In 2019, Dr Eirini Velliou, when she was at the University of Surrey, was awarded an Industrial Fellowship. She is now Associate Professor at the Centre for 3D models of Health and Disease, within the Division of Surgery and Interventional Science at UCL. The Royal Academy of Engineering’s Industrial Fellowships strengthen the links between universities and industry as well as encouraging collaborative partnerships.
Dr Eirini Velliou is a chemical engineer working in the field of bioprocess and tissue engineering. Her Industrial Fellowship assignment aims to generate a 3D reconstructed human skin-equivalent for cosmetics and skincare screening with her industrial partner, Unilever Research and Development PLC.
Dr Velliou’s team is active at the interface of biomaterials, bioreactors and biological systems. The group aims to produce 3D laboratory models of healthy or diseased tissues. These laboratory models can help reduce the use of animal experimentation for both cosmetic and biomedical uses.
In terms of tissue types, a big part of the group’s research activities is focused on developing biochemically and biomechanically complex 3D in vitro models of different types of cancer such as pancreatic and ovarian. By analysing the microenvironment of tissues, it will enable the study of their stiffness and porosity, cell-cell and cell-matrix interactions, diffusion of oxygen, nutrients and metabolites as well as distribution of the vascularisation. This will allow clinicians to design personalised treatments for specific individuals.

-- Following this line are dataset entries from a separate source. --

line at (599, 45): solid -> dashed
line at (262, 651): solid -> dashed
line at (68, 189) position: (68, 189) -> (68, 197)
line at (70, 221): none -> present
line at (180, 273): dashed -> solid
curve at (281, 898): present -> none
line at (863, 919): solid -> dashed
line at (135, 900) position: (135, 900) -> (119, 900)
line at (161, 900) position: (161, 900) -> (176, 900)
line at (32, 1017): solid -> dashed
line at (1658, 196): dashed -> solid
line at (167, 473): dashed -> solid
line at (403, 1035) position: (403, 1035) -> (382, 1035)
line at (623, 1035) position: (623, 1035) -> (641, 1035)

Dr Velliou’s work with Unilever will create a ‘skin-bioreactor’ with tuneable structure and perfusion, validated by using transdermal permeation studies of Unilever products. The skin bioreactor will serve as a low cost, animal-free skin surrogate for cosmetics screening. With this tool, Unilever will be able to conduct accurate skin product screening and deliver faster products from bench to consumption.
About Industrial Fellowships
The Royal Academy of Engineering Industrial Fellowships scheme enables mid-career academics and industrialists to undertake a collaborative research project in either an industrial or academic environment, where one party would host the other.